> _WORK REQUEST_: Within the listing that follows, state how many lines include the word "overdue"; write only that number.

> _RECORDS SUPPLIED_:
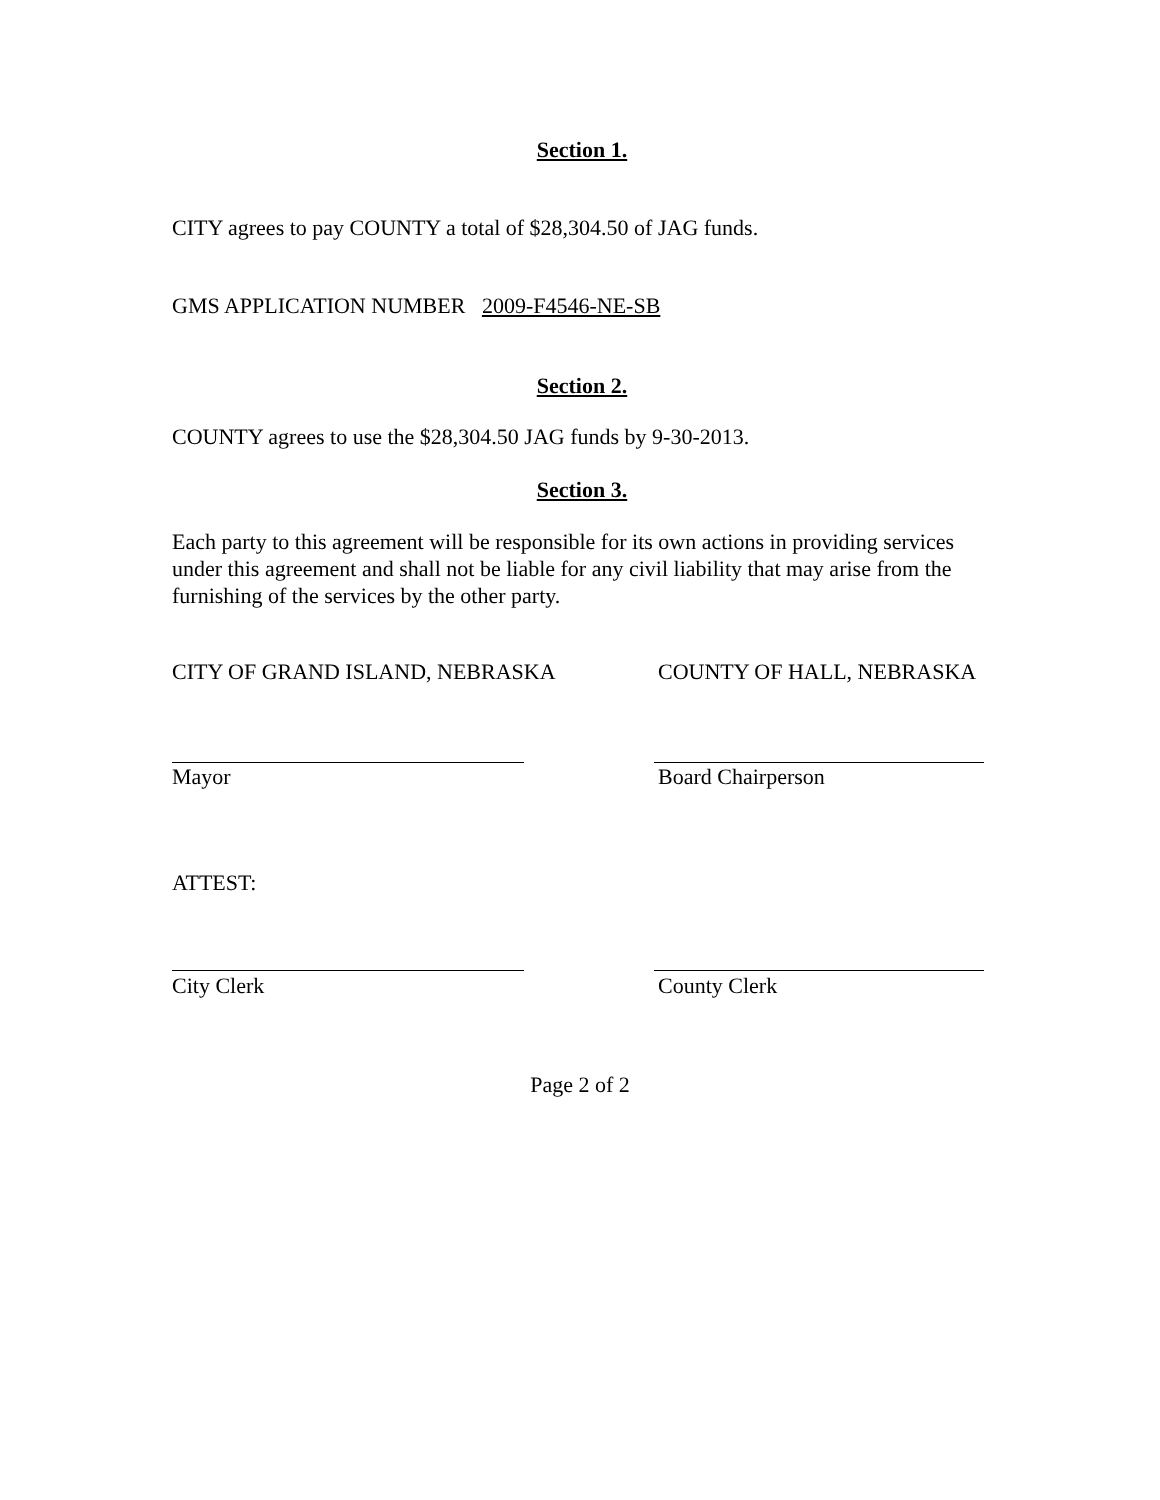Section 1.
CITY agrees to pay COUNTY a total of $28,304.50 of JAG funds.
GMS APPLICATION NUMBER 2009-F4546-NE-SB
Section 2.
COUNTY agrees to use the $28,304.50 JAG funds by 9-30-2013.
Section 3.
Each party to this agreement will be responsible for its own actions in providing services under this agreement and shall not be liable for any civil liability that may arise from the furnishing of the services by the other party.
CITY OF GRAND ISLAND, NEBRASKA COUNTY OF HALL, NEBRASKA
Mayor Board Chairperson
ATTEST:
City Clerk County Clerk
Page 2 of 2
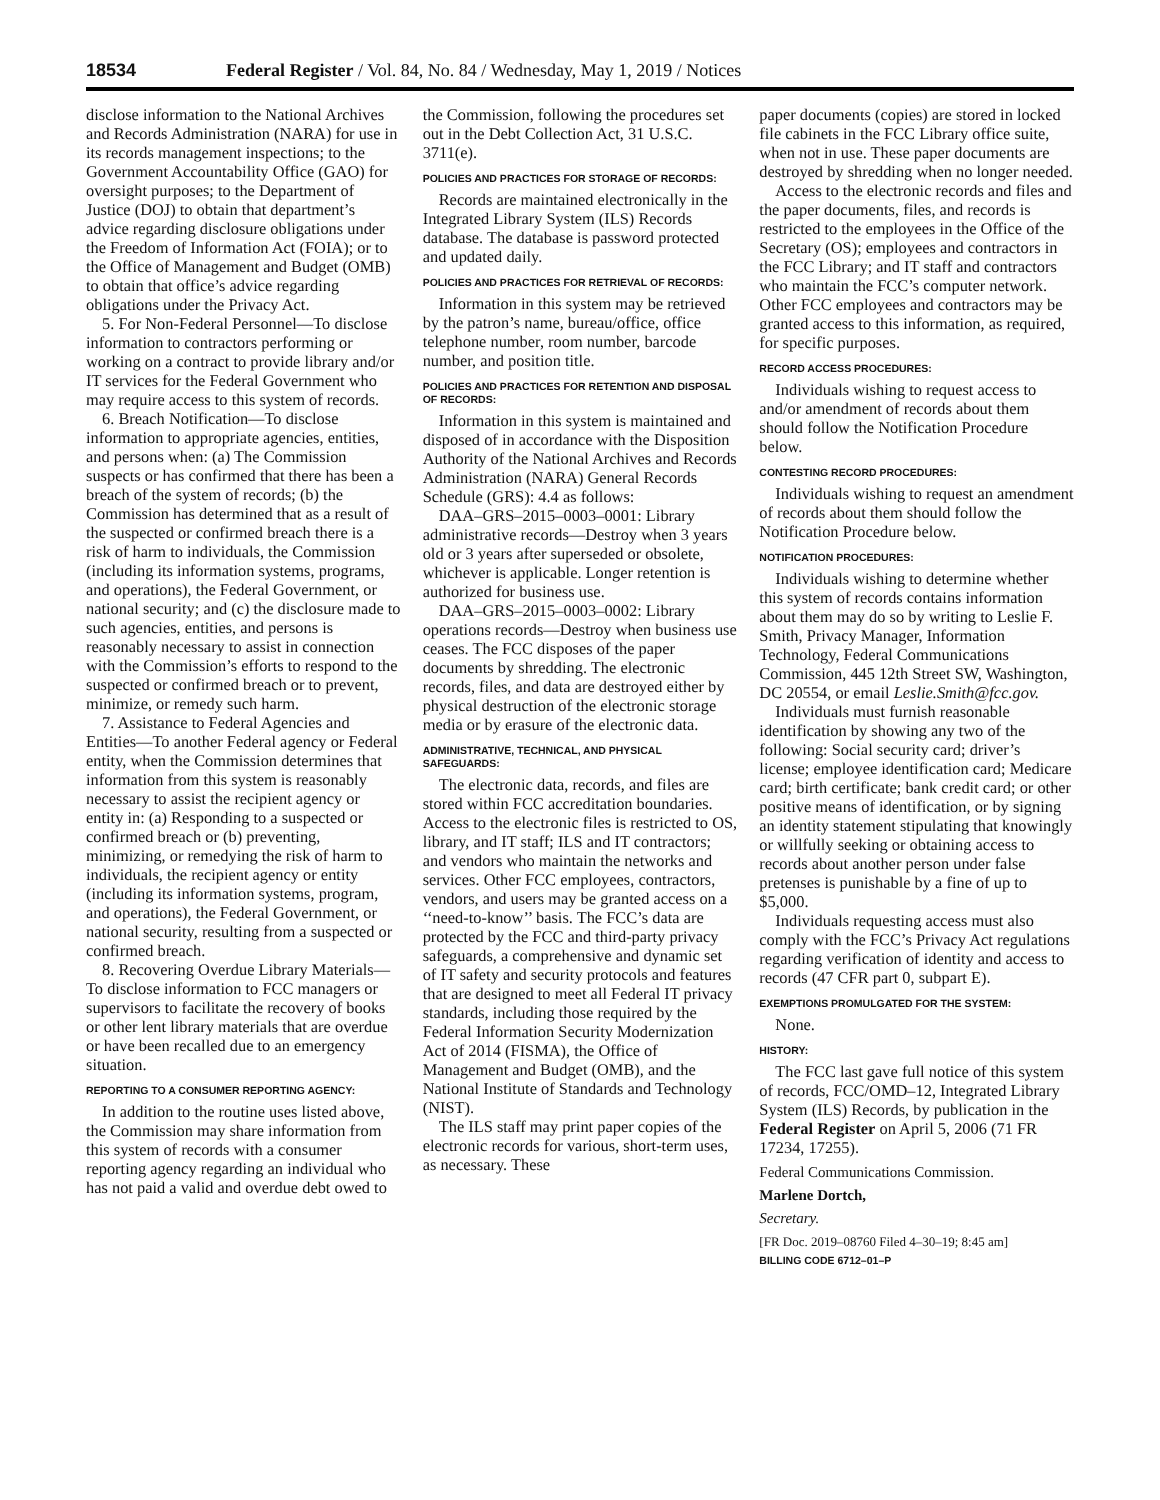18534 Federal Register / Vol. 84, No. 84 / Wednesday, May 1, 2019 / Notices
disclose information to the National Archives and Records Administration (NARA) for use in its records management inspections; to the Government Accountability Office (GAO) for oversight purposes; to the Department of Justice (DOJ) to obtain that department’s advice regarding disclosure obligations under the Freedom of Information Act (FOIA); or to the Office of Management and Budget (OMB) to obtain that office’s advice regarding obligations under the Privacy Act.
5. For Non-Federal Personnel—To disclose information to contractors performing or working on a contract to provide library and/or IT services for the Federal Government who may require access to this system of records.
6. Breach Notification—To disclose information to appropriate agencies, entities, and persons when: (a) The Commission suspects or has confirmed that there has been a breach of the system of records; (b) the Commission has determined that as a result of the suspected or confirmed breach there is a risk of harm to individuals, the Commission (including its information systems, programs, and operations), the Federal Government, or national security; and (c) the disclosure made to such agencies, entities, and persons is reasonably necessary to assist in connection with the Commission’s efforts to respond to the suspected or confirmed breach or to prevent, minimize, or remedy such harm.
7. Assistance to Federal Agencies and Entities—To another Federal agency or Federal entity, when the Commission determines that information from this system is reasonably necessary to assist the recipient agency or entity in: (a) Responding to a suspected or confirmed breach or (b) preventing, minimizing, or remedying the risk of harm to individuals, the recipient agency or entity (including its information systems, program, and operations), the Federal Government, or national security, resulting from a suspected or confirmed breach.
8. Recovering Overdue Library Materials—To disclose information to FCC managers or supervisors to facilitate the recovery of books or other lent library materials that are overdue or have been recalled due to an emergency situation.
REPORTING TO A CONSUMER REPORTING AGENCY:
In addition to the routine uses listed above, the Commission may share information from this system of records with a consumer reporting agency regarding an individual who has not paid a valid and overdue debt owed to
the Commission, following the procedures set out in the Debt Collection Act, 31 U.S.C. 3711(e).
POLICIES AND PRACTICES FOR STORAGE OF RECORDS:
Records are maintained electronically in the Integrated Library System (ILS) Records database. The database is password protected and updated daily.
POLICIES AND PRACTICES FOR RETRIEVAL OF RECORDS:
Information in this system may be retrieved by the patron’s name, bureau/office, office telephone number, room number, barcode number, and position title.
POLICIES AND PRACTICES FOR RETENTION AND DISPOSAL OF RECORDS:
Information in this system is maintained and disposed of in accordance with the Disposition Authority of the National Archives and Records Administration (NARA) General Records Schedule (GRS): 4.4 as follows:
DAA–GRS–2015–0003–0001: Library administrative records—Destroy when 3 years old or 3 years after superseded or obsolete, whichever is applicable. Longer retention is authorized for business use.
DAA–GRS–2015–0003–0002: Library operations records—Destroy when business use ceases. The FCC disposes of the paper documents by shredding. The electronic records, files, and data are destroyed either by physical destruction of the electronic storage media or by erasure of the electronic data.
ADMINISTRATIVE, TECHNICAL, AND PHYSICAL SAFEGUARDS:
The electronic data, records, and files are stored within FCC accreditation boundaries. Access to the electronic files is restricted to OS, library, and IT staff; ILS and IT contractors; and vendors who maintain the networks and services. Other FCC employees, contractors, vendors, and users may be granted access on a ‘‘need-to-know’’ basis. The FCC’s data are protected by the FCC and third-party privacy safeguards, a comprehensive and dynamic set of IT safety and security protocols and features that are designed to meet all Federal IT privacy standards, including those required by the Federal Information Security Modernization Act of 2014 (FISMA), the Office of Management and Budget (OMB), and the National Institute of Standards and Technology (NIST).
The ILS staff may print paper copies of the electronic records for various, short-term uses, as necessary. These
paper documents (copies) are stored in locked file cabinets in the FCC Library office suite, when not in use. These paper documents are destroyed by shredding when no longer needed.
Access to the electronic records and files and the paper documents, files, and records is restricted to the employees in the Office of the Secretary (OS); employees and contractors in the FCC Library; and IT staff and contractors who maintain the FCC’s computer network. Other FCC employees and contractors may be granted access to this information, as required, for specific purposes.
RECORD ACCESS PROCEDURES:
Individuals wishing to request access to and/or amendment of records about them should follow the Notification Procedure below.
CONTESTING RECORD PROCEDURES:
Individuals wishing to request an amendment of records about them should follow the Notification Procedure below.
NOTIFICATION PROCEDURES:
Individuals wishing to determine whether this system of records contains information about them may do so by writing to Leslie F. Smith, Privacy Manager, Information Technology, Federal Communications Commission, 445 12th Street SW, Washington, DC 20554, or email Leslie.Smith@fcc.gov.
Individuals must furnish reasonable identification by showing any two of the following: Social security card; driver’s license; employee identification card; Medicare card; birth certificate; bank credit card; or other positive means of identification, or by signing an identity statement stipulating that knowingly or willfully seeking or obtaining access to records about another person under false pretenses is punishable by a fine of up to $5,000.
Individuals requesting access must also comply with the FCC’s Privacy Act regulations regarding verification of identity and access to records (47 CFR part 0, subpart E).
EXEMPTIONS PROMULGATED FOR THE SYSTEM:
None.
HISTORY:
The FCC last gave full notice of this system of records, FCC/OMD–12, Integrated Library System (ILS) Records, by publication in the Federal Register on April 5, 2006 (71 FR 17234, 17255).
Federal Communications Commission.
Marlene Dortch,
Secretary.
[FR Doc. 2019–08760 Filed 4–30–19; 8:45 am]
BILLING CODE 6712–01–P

> _REPLY_: 2